Page-level text extractions
--- START ---
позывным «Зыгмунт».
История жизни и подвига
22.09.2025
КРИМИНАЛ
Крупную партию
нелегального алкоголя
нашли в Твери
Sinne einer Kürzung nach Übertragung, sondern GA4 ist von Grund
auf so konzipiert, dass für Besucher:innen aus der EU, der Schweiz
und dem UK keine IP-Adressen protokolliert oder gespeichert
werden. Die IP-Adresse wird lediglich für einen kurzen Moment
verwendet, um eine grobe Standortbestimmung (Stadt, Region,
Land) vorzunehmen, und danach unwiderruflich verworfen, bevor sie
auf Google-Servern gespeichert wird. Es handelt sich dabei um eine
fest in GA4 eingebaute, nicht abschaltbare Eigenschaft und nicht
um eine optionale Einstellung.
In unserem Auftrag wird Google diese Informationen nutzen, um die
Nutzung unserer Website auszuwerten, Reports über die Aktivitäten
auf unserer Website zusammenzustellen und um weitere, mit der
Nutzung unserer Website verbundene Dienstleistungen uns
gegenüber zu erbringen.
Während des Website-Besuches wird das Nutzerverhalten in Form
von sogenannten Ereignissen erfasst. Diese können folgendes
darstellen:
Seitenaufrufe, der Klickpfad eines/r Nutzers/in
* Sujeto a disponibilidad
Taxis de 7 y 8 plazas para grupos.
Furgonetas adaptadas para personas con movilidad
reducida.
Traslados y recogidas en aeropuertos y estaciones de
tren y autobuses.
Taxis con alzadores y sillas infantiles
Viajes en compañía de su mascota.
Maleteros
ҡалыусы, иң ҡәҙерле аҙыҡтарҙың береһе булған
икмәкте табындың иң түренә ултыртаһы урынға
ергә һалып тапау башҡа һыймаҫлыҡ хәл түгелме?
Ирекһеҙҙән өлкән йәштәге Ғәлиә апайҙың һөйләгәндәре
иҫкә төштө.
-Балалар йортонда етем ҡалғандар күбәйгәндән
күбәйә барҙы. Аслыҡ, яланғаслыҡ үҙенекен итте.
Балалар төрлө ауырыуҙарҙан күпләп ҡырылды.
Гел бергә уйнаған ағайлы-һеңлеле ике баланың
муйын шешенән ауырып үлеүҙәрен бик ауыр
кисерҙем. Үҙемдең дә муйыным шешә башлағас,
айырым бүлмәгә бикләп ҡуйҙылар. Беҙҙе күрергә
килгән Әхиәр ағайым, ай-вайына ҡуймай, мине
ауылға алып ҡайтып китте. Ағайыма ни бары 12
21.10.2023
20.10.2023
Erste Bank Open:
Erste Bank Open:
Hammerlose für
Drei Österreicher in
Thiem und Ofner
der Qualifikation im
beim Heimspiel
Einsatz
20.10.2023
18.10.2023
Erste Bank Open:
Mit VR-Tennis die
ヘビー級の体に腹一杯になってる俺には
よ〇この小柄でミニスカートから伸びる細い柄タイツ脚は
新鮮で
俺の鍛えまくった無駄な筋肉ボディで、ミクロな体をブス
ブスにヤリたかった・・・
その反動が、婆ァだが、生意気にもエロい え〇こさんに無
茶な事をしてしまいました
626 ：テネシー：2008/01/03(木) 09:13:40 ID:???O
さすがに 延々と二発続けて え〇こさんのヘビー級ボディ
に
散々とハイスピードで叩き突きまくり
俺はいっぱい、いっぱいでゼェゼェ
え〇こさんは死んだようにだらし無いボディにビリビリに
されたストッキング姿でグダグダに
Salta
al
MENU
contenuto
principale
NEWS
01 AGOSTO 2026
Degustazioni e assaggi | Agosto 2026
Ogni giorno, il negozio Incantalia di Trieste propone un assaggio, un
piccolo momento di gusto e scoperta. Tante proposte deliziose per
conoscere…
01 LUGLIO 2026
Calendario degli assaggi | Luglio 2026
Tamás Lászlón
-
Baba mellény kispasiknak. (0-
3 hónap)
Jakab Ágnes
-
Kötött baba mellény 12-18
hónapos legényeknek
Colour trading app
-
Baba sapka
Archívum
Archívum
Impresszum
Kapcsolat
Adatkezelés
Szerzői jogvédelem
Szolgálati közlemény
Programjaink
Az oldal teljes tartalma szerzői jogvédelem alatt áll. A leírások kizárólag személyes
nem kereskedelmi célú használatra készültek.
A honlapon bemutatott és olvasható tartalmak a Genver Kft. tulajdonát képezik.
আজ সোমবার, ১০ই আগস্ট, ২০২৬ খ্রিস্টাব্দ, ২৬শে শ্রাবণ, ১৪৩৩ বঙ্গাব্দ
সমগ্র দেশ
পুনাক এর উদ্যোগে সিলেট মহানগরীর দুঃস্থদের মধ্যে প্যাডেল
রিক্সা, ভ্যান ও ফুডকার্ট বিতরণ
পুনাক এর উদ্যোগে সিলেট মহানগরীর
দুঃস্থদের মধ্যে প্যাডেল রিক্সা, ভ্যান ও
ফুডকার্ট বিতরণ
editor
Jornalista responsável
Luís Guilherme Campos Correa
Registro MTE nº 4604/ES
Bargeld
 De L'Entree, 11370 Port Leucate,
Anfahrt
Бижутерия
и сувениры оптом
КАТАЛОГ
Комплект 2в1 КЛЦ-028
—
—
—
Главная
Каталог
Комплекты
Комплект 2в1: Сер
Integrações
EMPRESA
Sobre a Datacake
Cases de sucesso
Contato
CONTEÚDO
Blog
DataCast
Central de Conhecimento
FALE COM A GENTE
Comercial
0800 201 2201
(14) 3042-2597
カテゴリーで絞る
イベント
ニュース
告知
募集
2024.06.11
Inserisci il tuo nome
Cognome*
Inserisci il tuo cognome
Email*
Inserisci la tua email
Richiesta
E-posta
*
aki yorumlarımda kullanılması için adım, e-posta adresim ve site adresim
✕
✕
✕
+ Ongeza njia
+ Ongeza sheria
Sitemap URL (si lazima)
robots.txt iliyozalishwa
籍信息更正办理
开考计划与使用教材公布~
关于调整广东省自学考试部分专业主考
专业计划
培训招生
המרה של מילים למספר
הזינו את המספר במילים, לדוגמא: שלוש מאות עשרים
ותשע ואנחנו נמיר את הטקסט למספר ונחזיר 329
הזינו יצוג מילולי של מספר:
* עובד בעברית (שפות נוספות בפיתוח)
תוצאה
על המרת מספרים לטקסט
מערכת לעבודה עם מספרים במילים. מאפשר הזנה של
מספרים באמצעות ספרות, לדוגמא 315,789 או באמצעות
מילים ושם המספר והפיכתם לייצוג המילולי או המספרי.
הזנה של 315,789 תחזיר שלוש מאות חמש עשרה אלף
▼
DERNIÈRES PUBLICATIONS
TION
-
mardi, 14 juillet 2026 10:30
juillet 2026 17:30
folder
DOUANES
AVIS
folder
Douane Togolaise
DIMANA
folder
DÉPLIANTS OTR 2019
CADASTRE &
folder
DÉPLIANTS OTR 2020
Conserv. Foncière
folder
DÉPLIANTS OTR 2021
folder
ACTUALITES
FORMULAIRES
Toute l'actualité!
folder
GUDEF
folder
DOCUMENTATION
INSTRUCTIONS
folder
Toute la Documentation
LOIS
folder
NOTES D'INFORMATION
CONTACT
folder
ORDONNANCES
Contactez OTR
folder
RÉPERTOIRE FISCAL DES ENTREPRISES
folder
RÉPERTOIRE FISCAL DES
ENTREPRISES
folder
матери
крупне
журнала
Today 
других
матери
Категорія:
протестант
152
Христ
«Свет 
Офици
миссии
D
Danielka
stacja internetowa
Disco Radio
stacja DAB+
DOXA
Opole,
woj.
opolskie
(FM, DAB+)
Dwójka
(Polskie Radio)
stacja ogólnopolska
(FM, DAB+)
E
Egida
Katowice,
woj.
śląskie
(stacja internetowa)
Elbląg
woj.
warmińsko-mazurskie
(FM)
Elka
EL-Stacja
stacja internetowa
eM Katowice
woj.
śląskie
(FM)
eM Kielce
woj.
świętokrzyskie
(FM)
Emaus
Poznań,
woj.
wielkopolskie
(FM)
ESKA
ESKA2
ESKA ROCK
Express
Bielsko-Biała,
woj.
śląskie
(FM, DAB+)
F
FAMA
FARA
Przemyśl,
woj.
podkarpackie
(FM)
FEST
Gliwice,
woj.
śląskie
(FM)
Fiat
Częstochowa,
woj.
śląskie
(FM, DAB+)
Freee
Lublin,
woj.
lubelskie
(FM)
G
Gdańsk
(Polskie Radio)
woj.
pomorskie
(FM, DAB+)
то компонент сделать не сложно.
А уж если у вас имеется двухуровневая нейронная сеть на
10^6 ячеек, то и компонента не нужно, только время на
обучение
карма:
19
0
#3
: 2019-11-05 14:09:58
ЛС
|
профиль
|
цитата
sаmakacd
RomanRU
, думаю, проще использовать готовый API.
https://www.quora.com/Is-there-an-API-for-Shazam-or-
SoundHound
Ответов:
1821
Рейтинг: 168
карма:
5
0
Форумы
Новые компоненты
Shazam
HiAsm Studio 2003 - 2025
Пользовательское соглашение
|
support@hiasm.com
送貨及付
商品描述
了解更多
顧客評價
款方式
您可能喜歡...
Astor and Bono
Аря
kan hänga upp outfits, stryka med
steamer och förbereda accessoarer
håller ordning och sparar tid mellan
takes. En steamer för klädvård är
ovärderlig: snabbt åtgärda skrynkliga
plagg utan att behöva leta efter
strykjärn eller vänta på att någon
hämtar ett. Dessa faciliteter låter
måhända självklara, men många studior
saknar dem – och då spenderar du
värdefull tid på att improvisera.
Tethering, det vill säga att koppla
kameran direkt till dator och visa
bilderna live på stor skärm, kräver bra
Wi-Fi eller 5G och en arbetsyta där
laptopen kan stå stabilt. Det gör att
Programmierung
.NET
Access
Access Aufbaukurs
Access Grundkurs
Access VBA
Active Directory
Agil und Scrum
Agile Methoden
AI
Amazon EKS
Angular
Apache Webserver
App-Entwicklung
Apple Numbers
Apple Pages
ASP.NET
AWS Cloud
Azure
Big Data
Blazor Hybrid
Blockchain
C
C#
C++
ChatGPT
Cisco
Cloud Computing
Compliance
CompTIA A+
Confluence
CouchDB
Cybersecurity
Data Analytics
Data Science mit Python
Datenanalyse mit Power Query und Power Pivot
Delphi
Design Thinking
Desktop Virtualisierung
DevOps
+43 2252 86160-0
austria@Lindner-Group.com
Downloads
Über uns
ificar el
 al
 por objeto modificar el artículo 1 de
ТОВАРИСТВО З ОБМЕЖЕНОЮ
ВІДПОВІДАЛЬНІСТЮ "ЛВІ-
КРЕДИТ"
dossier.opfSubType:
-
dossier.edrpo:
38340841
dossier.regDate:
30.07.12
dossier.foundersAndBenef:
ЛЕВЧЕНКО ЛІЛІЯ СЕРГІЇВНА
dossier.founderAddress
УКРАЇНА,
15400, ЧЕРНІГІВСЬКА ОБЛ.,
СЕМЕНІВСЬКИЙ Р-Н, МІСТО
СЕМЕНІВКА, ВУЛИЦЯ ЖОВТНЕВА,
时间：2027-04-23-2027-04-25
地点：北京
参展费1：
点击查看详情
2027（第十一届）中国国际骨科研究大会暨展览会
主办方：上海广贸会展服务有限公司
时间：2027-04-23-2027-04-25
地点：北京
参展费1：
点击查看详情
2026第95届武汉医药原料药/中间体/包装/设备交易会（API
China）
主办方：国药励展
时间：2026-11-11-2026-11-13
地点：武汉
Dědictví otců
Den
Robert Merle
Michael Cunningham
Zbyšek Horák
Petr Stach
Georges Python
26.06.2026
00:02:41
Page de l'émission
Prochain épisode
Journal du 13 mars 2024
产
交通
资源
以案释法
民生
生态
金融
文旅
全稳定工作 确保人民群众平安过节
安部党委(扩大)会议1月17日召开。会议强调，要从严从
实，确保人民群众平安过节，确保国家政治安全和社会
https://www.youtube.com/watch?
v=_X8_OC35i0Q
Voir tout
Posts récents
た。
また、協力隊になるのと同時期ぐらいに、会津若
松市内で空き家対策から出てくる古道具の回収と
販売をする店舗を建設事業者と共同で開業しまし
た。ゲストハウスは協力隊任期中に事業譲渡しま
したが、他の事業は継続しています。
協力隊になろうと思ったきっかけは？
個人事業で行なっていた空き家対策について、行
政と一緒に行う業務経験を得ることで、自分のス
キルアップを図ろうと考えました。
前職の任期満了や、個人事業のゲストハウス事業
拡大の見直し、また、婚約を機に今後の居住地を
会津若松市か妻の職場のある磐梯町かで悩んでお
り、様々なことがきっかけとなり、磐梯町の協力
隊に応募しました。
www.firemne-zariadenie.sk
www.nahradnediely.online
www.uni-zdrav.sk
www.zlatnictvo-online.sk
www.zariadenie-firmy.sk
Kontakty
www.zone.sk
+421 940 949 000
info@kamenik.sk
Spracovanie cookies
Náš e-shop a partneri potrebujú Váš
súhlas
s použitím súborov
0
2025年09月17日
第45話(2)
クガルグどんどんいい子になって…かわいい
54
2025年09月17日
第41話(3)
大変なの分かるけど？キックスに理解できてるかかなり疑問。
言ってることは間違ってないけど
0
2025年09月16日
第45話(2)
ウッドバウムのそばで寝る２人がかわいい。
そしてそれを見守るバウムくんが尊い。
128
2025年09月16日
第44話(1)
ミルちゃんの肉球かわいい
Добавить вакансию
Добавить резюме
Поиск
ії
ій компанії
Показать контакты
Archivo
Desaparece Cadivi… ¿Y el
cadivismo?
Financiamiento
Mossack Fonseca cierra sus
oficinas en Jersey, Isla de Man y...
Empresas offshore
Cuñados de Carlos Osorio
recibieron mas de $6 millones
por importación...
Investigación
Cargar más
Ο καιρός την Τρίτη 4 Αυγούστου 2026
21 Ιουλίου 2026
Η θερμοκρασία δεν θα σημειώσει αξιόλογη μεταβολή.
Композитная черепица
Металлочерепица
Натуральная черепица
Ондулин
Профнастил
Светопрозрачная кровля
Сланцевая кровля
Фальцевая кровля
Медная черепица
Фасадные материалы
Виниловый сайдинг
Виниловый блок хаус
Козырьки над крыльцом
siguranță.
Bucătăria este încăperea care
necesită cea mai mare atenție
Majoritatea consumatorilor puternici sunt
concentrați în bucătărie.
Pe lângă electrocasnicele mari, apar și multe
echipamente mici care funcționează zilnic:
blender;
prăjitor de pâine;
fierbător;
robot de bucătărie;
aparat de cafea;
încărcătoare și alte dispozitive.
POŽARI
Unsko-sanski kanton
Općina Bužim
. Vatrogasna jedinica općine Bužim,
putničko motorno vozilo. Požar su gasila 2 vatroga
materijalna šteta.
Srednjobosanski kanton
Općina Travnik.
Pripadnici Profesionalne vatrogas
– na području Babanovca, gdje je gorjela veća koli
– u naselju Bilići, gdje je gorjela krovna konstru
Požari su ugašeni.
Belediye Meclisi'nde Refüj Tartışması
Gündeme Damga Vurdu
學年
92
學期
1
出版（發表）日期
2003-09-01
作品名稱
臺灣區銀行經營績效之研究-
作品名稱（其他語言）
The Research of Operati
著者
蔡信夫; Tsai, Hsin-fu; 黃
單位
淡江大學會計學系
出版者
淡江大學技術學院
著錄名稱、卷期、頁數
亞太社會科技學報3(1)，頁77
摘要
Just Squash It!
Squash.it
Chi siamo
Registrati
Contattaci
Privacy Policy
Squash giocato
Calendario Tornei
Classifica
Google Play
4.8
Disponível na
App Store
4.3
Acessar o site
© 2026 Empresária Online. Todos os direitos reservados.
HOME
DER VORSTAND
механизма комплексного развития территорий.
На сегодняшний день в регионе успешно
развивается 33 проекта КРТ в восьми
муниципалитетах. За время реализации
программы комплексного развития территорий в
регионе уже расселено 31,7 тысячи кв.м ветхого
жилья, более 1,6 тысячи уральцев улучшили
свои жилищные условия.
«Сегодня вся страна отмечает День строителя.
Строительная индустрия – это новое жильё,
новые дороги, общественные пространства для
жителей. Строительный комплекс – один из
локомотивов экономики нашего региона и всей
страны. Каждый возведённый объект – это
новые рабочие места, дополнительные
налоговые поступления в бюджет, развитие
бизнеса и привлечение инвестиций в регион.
--- END ---
* **Instructions to follow**
Give again, exactly, every line from the one holding "новые дороги, общественные пространства для" to the last line of the data.

* **Result of the task**
новые дороги, общественные пространства для
жителей. Строительный комплекс – один из
локомотивов экономики нашего региона и всей
страны. Каждый возведённый объект – это
новые рабочие места, дополнительные
налоговые поступления в бюджет, развитие
бизнеса и привлечение инвестиций в регион.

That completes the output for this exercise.